Specializes in Rehab, Infection, LTC.
Wow, it is so strange to read words like that of southernbeegirl. It all sounds so familiar- it was me too. I was addicted with my now ex-husband and together we burned up stuff all over multiple houses/apts. I have often marveled that we didn't wake up in a huge firey blaze, and I am so grateful for my son and myself that we didn't. I mean carpets, chairs, pillows, sheets- everything. Because I was hooked with my spouse it took my dad taking my son away and losing my job to wake me up. Before that I just felt sorry for myself. Good luck joker, I wouldn't want to be in your shoes, but I have been in your hubby's and everytime I read stories like these it reminds me why I fought the good fight.
before i got into recovery, i thought noone could know the things i was doing...but being able to share it with people that have been there too, it helps me too.
Specializes in Impaired Nurse Advocate, CRNA, ER,.
God saved me joker. It was all God. looking back on it now, i can see how he put me everywhere i had been to get me to that bathroom the afternoon of April 23. 2004.

He used people, that i call my angels, to do my intervention.

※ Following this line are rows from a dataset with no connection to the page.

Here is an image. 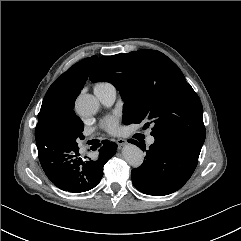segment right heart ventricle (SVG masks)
Returning <instances> with one entry per match:
<instances>
[{
  "label": "right heart ventricle",
  "mask_w": 241,
  "mask_h": 241,
  "mask_svg": "<svg viewBox=\"0 0 241 241\" xmlns=\"http://www.w3.org/2000/svg\"><path fill=\"white\" fill-rule=\"evenodd\" d=\"M108 85V83H98L96 86Z\"/></svg>",
  "instance_id": "e07e8e85"
}]
</instances>
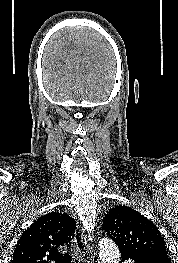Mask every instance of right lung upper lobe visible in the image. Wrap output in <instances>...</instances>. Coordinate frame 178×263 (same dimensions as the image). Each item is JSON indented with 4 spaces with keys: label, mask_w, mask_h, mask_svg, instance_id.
Here are the masks:
<instances>
[{
    "label": "right lung upper lobe",
    "mask_w": 178,
    "mask_h": 263,
    "mask_svg": "<svg viewBox=\"0 0 178 263\" xmlns=\"http://www.w3.org/2000/svg\"><path fill=\"white\" fill-rule=\"evenodd\" d=\"M75 221L67 214L51 212L37 219L20 237L11 263H69L59 248L72 240Z\"/></svg>",
    "instance_id": "right-lung-upper-lobe-1"
}]
</instances>
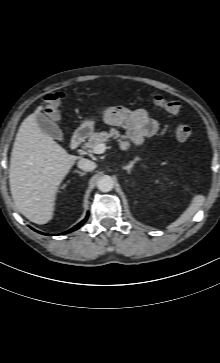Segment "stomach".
Segmentation results:
<instances>
[{"mask_svg": "<svg viewBox=\"0 0 220 363\" xmlns=\"http://www.w3.org/2000/svg\"><path fill=\"white\" fill-rule=\"evenodd\" d=\"M94 124H95L94 119H86V120L81 122V127L86 128L89 131H93L94 130Z\"/></svg>", "mask_w": 220, "mask_h": 363, "instance_id": "0dacf381", "label": "stomach"}]
</instances>
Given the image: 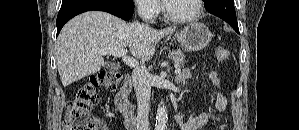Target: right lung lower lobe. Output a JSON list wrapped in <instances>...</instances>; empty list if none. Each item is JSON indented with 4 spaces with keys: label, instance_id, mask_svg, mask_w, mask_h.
<instances>
[{
    "label": "right lung lower lobe",
    "instance_id": "obj_1",
    "mask_svg": "<svg viewBox=\"0 0 299 130\" xmlns=\"http://www.w3.org/2000/svg\"><path fill=\"white\" fill-rule=\"evenodd\" d=\"M92 10L111 13L124 20H129L133 15L132 0H63L57 16V36L63 25L72 17Z\"/></svg>",
    "mask_w": 299,
    "mask_h": 130
}]
</instances>
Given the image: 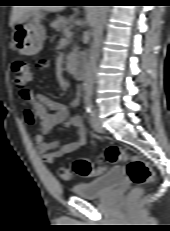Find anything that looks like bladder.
<instances>
[{"instance_id":"bladder-1","label":"bladder","mask_w":170,"mask_h":231,"mask_svg":"<svg viewBox=\"0 0 170 231\" xmlns=\"http://www.w3.org/2000/svg\"><path fill=\"white\" fill-rule=\"evenodd\" d=\"M125 178V169L123 167H114L99 177L75 185L72 188V192L74 195L81 198H101L114 190Z\"/></svg>"}]
</instances>
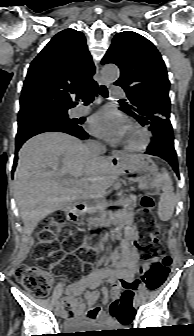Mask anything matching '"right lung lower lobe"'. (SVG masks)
<instances>
[{"label":"right lung lower lobe","instance_id":"obj_1","mask_svg":"<svg viewBox=\"0 0 194 336\" xmlns=\"http://www.w3.org/2000/svg\"><path fill=\"white\" fill-rule=\"evenodd\" d=\"M98 91V85H96L90 92L94 93L97 95ZM84 120H78V123L73 126V127H38V128H31V129H26L23 130L19 133H17L16 136V148H15V159H14V165L12 169V174L15 170L16 164H17V159H18V151L21 148L22 144L31 138L34 135L43 133V132H50V131H57V132H64L68 133L70 135H73L75 137H78L82 140L88 139L89 135L83 130L81 124L83 123Z\"/></svg>","mask_w":194,"mask_h":336}]
</instances>
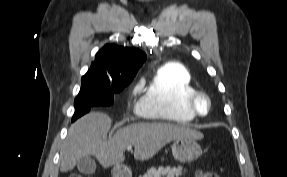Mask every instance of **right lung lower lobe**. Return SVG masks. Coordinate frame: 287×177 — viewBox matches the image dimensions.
<instances>
[{"label": "right lung lower lobe", "instance_id": "obj_1", "mask_svg": "<svg viewBox=\"0 0 287 177\" xmlns=\"http://www.w3.org/2000/svg\"><path fill=\"white\" fill-rule=\"evenodd\" d=\"M91 109V107H81L75 110V112H77L79 114V117L84 115L85 113L89 112V110Z\"/></svg>", "mask_w": 287, "mask_h": 177}]
</instances>
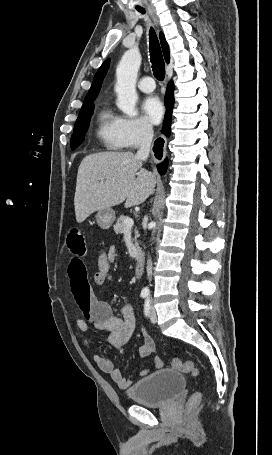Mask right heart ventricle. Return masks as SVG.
<instances>
[{
	"label": "right heart ventricle",
	"mask_w": 272,
	"mask_h": 455,
	"mask_svg": "<svg viewBox=\"0 0 272 455\" xmlns=\"http://www.w3.org/2000/svg\"><path fill=\"white\" fill-rule=\"evenodd\" d=\"M120 117L116 116L106 105L97 114L96 134L103 146L112 151L124 147L119 133Z\"/></svg>",
	"instance_id": "right-heart-ventricle-1"
}]
</instances>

i was sitting on that toilet, trying to pee and freaking out because i knew this was it. somehow i knew in my gut this was my last chance. i dont know how i knew it but i did. i knew that i was making a choice to literally live or die in that second. the very instant my mind realized that, God started literally yelling in my head "tellhertellhertellhertellhertellher" until i wanted to scream at Him to shut up! He yelled at me over and over until I could take it no more. at that instant, she turned to me and said "do you want to tell me something wendy?" and i almost screamed "im a drug addict!!"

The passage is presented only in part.